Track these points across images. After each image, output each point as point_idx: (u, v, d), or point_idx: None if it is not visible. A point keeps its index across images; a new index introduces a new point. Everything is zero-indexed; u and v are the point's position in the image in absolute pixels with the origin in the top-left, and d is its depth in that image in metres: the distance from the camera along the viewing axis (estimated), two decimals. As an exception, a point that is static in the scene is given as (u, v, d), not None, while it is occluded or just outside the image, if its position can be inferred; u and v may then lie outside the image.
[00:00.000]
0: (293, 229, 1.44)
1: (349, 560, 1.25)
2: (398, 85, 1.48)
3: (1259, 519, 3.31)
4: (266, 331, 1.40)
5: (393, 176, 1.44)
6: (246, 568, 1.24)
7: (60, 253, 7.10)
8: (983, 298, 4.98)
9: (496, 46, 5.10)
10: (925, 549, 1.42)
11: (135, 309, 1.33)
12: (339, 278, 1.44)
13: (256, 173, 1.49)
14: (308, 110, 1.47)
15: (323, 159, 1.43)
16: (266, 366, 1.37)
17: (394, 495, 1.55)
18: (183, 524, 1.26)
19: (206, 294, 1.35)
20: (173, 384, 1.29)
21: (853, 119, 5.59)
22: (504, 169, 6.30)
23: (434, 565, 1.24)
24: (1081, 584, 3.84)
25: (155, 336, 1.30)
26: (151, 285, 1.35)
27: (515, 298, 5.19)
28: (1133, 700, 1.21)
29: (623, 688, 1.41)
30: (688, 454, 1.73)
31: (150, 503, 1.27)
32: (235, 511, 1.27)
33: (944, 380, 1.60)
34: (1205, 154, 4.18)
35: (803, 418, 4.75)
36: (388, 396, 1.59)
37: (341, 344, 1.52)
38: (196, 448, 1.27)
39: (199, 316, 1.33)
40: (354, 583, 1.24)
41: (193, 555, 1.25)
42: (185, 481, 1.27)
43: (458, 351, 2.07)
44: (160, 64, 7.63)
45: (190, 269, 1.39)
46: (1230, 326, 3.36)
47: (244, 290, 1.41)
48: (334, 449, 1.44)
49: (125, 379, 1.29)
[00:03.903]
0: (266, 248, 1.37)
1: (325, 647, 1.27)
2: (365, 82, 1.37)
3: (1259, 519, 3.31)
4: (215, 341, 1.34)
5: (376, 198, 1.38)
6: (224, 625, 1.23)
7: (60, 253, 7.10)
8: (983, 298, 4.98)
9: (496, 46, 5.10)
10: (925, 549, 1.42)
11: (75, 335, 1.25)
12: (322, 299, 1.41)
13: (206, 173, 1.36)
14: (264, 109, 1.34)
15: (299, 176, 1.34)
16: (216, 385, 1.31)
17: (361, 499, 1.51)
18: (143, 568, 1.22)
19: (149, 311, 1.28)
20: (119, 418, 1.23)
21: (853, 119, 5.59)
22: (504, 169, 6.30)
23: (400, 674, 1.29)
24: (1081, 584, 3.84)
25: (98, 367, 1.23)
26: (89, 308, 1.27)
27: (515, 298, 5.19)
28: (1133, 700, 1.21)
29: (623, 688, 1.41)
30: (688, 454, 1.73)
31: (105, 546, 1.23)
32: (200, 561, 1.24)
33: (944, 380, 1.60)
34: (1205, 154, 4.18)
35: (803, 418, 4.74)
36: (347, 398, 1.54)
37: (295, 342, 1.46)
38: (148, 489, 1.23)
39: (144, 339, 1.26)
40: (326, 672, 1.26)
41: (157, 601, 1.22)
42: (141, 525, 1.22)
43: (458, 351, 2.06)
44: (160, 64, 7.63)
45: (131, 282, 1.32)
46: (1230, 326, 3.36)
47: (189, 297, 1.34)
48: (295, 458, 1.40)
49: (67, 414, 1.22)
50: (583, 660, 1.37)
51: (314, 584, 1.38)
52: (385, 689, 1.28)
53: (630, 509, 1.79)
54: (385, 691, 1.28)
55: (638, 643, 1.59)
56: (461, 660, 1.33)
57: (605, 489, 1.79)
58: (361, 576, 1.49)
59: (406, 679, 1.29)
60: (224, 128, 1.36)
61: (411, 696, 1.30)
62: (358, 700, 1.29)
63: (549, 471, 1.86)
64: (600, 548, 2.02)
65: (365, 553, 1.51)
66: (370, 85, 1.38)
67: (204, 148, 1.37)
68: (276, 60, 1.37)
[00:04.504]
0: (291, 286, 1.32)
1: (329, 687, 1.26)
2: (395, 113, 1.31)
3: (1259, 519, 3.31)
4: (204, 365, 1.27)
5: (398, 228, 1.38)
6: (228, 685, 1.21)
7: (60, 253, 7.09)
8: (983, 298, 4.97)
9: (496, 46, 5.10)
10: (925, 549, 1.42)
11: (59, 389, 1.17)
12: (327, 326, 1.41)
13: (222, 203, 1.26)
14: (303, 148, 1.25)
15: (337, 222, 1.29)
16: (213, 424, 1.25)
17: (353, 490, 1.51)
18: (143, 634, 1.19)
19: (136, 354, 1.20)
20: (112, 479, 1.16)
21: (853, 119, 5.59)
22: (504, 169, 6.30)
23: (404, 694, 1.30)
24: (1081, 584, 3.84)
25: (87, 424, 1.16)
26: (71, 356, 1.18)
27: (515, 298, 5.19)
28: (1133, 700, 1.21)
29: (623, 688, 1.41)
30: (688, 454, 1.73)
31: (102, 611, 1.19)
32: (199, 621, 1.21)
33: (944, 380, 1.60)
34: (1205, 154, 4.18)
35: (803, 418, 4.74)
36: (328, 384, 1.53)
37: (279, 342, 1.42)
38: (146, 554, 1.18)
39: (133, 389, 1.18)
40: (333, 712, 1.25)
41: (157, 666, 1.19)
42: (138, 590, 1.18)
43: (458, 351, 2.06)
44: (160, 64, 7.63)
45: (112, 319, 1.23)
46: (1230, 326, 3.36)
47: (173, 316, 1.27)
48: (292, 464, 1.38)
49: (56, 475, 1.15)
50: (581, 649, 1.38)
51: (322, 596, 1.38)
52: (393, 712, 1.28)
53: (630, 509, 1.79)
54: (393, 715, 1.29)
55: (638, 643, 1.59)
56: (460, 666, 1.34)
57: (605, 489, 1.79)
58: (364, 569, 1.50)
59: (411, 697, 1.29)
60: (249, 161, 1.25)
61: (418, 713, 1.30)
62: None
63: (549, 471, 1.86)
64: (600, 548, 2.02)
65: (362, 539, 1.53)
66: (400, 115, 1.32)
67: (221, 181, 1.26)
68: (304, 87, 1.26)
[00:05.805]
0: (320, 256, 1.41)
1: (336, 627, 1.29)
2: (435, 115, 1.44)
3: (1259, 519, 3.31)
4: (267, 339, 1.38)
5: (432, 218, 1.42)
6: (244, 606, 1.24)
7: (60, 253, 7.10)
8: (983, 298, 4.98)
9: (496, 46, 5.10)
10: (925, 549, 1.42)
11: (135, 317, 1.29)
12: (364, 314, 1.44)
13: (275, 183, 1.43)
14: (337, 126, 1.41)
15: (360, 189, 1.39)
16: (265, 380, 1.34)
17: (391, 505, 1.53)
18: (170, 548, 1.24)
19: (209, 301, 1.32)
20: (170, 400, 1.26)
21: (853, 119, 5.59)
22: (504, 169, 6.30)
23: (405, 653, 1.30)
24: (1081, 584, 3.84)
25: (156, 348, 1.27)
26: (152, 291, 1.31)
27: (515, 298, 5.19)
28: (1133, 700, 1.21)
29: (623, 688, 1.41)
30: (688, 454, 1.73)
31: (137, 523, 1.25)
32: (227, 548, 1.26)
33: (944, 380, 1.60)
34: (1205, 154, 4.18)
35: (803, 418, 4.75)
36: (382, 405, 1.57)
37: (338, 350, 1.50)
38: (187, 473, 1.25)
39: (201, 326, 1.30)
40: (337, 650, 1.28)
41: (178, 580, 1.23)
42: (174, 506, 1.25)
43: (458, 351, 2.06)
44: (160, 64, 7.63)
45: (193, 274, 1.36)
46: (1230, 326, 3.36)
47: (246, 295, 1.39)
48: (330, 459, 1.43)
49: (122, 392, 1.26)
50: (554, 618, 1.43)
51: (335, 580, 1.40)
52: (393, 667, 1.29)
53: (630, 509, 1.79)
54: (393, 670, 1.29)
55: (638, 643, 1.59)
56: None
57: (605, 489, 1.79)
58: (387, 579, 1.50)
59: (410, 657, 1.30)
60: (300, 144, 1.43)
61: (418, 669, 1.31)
+-------+
▸ TASK REQUIREMENTS:
Wherever the line holding "[00:00.000]" falls in the entries above, copy exactly from it through the line holding "17: (394, 495, 1.55)", inclusive, and add nothing.

▸ RESPONSE BELOW:
[00:00.000]
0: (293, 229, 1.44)
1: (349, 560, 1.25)
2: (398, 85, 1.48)
3: (1259, 519, 3.31)
4: (266, 331, 1.40)
5: (393, 176, 1.44)
6: (246, 568, 1.24)
7: (60, 253, 7.10)
8: (983, 298, 4.98)
9: (496, 46, 5.10)
10: (925, 549, 1.42)
11: (135, 309, 1.33)
12: (339, 278, 1.44)
13: (256, 173, 1.49)
14: (308, 110, 1.47)
15: (323, 159, 1.43)
16: (266, 366, 1.37)
17: (394, 495, 1.55)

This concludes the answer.